In 1959 college student Pam (Alice Cadogan) went out on a date one night, only she was with a new man, not her regular boyfriend, a police officer. As they sat in the car in the local lover's lane they gazed up into the sky and Pam wondered what the brightest star was, but they were interrupted by officer Ray, her boyfriend. He was understandably dismayed though had important news: there was a killer on the loose, a dangerous escapee from the mental asylum. As Ray moped off the couple noticed a bright star getting brighter until it shot over their heads and into the woods - but it was no meteor. It had come from an alien spaceship...
When Slither was released a lot of horror fans noticed the similarity between it and Night of the Creeps, writer and director Fred Dekker's other cult horror movie (along with The Monster Squad). In truth, Slither was the better film, but for eighties fun this wasn't worth dismissing as simply a forgotten influence best consigned to nostalgic followers of shocker schlock. Its chief drawback is that it's far too leisurely paced so that the real Night of the Living Dead-style menace doesn't occur until too late in the day (or night) to truly be to the film's advantage.
That said, Dekker exhibits welcome imagination in what is your basic zombie science fiction flick from this decade. It actually opens with a scene on a spaceship, with little aliens chasing each other about when the pursued one sends out a canister - the meteor Pam witnesses - into space, which eventually lands on Earth. The fifties-set sequences are all in black and white, like a B-movie of the era, and once Pam and her new friend meet a sticky end both at the hands of the axeman and the parasites that have broken out of the canister, we jump forward in time to 1986 and catch up with the heroes of the film.

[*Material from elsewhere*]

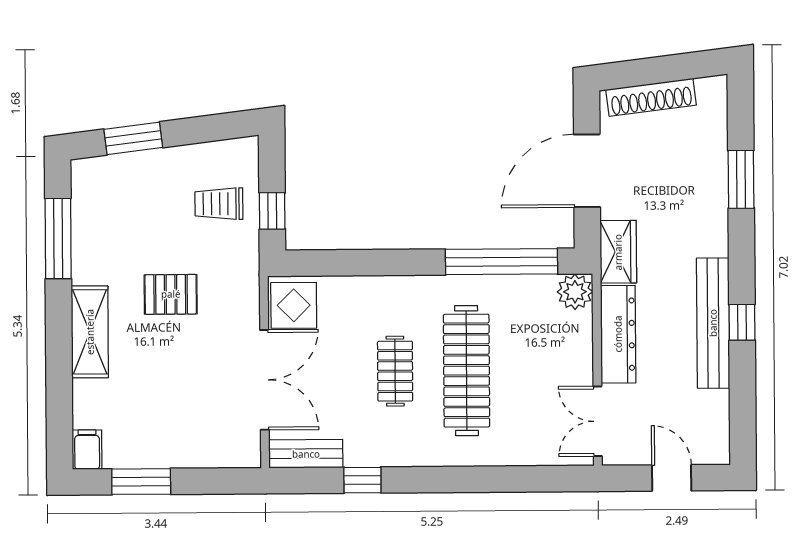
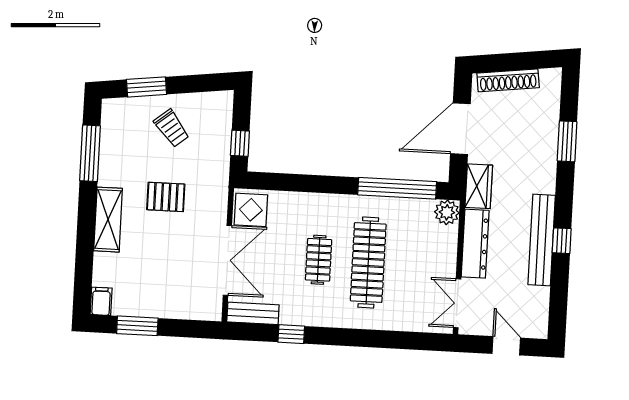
trolley: (219, 204) -> (172, 128), moved, turned -129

They are college students Chris (Jason Lively) and J.C. (Steve Marshall, playing the role on crutches, interestingly), and one thing you'll note about the characters' names is that they are coined after famous horror directors (and the students go to Corman University) which is either respectful or hopeful about the status of the work, depending on your point of view. So Chris is Chris Romero, and J.C. is James Carpenter Hooper, and the object of Chris's affection is Cynthia Cronenberg (Jill Whitlow). She unfortunately has a boyfriend in the shape of arrogant Brad (Allan Kayser), a stock character of the day, and he peruades them to join his fraternity by stealing a body from the morgue (this, they believe, will make Chris more acceptable to Cynthia).
All does not go to plan, and the bumbling duo accidentally unleash a cryogenically frozen body who happens to be the boyfriend from the fifties segment, and oh dear, he's a zombie. What these (Cronenberg-like, funnily enough) parasites inhabiting his head do is make the host bodies wander about shooting the little slugs out of their mouths at victims, then their brains explode to let loose more of the critters. But Dekker spends too much time pussyfooting around with comedy and scare scenes that end abruptly, when he should have been building up a momentum. In the humour's favour, this is the film that features the classic exchange from now middle-aged cop Ray (Tom Atkins): "I've got good news and bad news, girls. The good news is your dates are here." "What's the bad news?" "They're dead." But if Night of the Creeps is too bright to be sinister, and not really funny enough, it is diverting and affectionately put together. Music by Barry De Vorzon.